In the meantime, can anyone tell me if I am correct in assuming that a contact detachment assigned to the Brigade HQ would be travelling with the Brigadier's staff contingent? I am visualizing him (an acting corporal) in a jeep with his officer and four troopers operating their two radio sets and collecting reports from the units in the field. If so, I am thinking he wouldn't have been in a forward area and so might have been killed by artillery fire or a mine or something like that.


----------



## Dennis Ruhl (26 May 2009)

dfuller52 said:
			
		

> In the meantime, can anyone tell me if I am correct in assuming that a contact detachment assigned to the Brigade HQ would be travelling with the Brigadier's staff contingent? I am visualizing him (an acting corporal) in a jeep with his officer and four troopers operating their two radio sets and collecting reports from the units in the field. If so, I am thinking he wouldn't have been in a forward area and so might have been killed by artillery fire or a mine or something like that.

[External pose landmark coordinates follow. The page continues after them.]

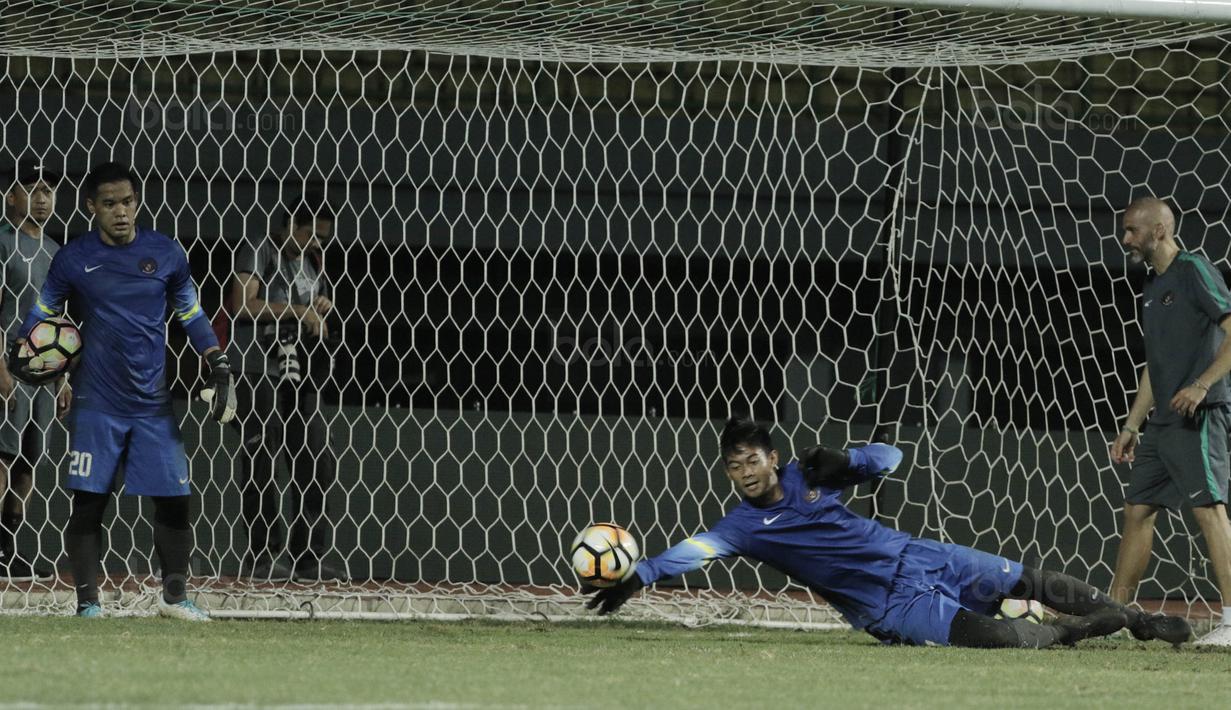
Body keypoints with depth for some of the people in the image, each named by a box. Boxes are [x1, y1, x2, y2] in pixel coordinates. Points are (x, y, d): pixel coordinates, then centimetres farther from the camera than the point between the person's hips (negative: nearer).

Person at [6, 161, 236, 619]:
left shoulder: (166, 254, 2)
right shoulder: (73, 259, -2)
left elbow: (191, 316, 12)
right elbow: (42, 313, 8)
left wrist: (219, 367, 5)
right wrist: (20, 355, -9)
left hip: (153, 405, 2)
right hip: (96, 405, -2)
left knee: (174, 500, 1)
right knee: (88, 504, -3)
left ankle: (175, 595, 17)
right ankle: (87, 603, 6)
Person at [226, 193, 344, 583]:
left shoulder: (312, 263, 20)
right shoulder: (260, 252, -4)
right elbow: (242, 305, -18)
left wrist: (320, 313, 4)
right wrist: (296, 310, -17)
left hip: (301, 377, 8)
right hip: (259, 374, -8)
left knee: (316, 464, 4)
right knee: (262, 465, -7)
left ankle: (309, 557, 9)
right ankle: (261, 556, -4)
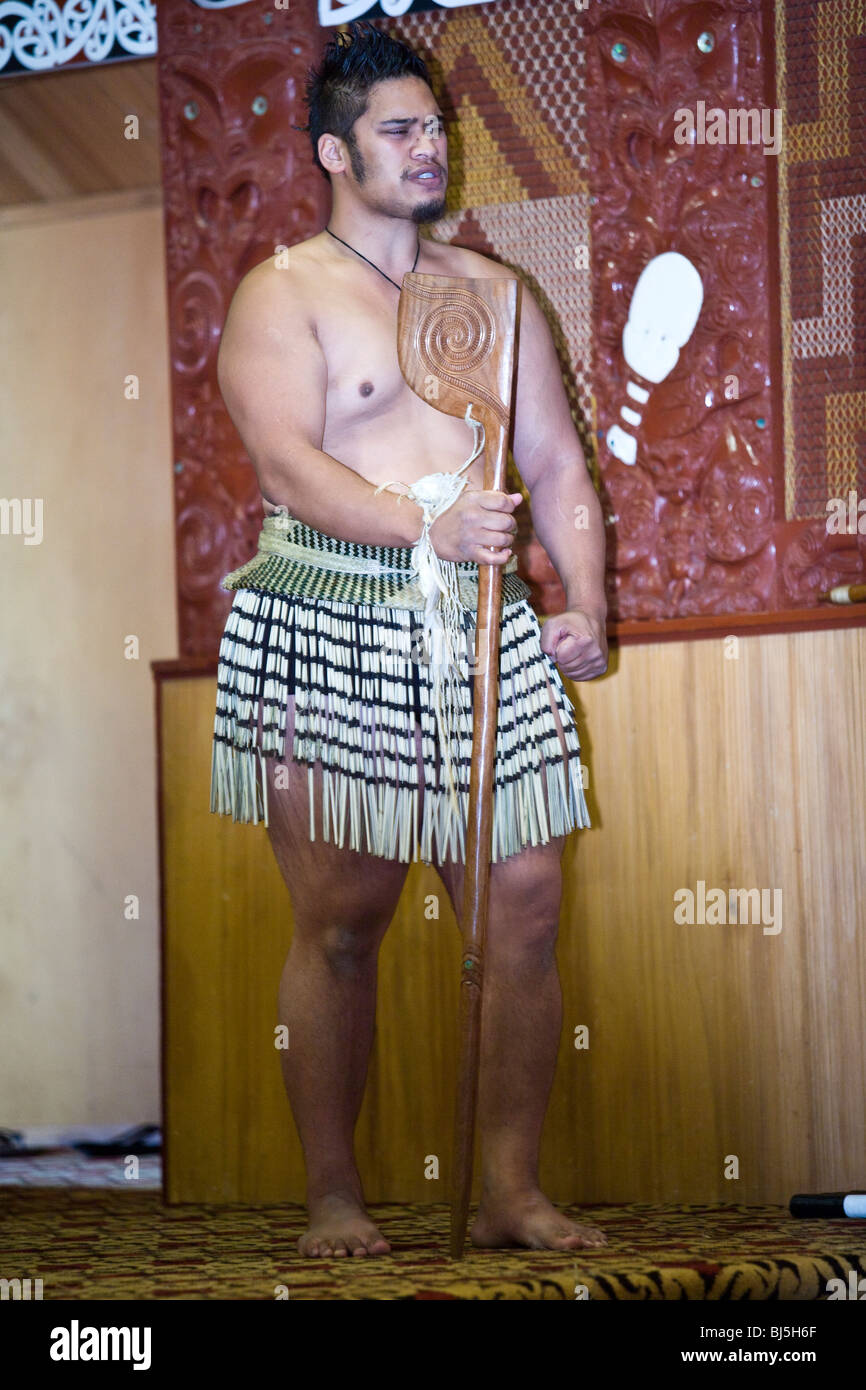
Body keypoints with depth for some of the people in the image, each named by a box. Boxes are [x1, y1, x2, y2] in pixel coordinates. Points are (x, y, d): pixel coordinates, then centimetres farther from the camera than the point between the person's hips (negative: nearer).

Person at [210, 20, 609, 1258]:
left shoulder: (493, 291, 17)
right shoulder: (281, 297, 2)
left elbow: (557, 466, 16)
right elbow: (289, 466, -13)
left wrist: (587, 605, 1)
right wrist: (428, 528, -25)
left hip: (483, 631, 5)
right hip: (326, 639, -4)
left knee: (525, 905, -2)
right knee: (339, 923, -1)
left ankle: (511, 1193, 7)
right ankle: (334, 1198, 9)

A contact detachment would probably have remained at brigade HQ regardless of any absence by the brigadier but anything is possible.  A spare body could have been employed in another capacity during a battle especially if a trained signaller with a spare radio.  Brigade HQ could have been a house, large building, or the back of a truck or number of trucks.  During  a set-piece battle with limited objectives a move would be unlikely.


----------